▶ _Work instructions_
Each line below must be printed again exactly.

▶ _Data entries_
[Start of Attachment]

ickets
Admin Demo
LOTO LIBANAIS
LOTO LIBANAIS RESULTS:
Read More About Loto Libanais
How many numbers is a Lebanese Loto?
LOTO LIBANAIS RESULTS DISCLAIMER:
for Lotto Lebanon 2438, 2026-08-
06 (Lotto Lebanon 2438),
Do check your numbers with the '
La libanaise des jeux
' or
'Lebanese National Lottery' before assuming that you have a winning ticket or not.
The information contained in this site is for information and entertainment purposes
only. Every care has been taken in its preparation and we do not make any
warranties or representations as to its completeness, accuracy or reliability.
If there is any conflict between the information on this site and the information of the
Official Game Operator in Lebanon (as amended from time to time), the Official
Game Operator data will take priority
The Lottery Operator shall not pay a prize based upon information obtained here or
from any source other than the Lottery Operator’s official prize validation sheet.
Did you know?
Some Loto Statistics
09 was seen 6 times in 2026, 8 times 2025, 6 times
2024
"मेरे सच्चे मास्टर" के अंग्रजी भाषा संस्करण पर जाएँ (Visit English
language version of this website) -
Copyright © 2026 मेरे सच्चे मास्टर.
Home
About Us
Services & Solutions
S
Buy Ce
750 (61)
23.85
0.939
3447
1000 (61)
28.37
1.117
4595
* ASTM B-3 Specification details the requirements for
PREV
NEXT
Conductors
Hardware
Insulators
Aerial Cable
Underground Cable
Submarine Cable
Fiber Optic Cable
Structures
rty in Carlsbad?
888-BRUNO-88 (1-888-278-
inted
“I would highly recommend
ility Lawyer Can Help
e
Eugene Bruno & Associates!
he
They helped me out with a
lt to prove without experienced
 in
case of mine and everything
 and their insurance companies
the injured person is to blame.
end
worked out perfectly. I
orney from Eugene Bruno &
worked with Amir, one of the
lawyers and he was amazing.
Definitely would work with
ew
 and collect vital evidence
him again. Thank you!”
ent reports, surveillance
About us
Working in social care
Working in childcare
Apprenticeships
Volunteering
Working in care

[End of Attachment]

▶ _Written response_
ickets
Admin Demo
LOTO LIBANAIS
LOTO LIBANAIS RESULTS:
Read More About Loto Libanais
How many numbers is a Lebanese Loto?
LOTO LIBANAIS RESULTS DISCLAIMER:
for Lotto Lebanon 2438, 2026-08-
06 (Lotto Lebanon 2438),
Do check your numbers with the '
La libanaise des jeux
' or
'Lebanese National Lottery' before assuming that you have a winning ticket or not.
The information contained in this site is for information and entertainment purposes
only. Every care has been taken in its preparation and we do not make any
warranties or representations as to its completeness, accuracy or reliability.
If there is any conflict between the information on this site and the information of the
Official Game Operator in Lebanon (as amended from time to time), the Official
Game Operator data will take priority
The Lottery Operator shall not pay a prize based upon information obtained here or
from any source other than the Lottery Operator’s official prize validation sheet.
Did you know?
Some Loto Statistics
09 was seen 6 times in 2026, 8 times 2025, 6 times
2024
"मेरे सच्चे मास्टर" के अंग्रजी भाषा संस्करण पर जाएँ (Visit English
language version of this website) -
Copyright © 2026 मेरे सच्चे मास्टर.
Home
About Us
Services & Solutions
S
Buy Ce
750 (61)
23.85
0.939
3447
1000 (61)
28.37
1.117
4595
* ASTM B-3 Specification details the requirements for
PREV
NEXT
Conductors
Hardware
Insulators
Aerial Cable
Underground Cable
Submarine Cable
Fiber Optic Cable
Structures
rty in Carlsbad?
888-BRUNO-88 (1-888-278-
inted
“I would highly recommend
ility Lawyer Can Help
e
Eugene Bruno & Associates!
he
They helped me out with a
lt to prove without experienced
 in
case of mine and everything
 and their insurance companies
the injured person is to blame.
end
worked out perfectly. I
orney from Eugene Bruno &
worked with Amir, one of the
lawyers and he was amazing.
Definitely would work with
ew
 and collect vital evidence
him again. Thank you!”
ent reports, surveillance
About us
Working in social care
Working in childcare
Apprenticeships
Volunteering
Working in care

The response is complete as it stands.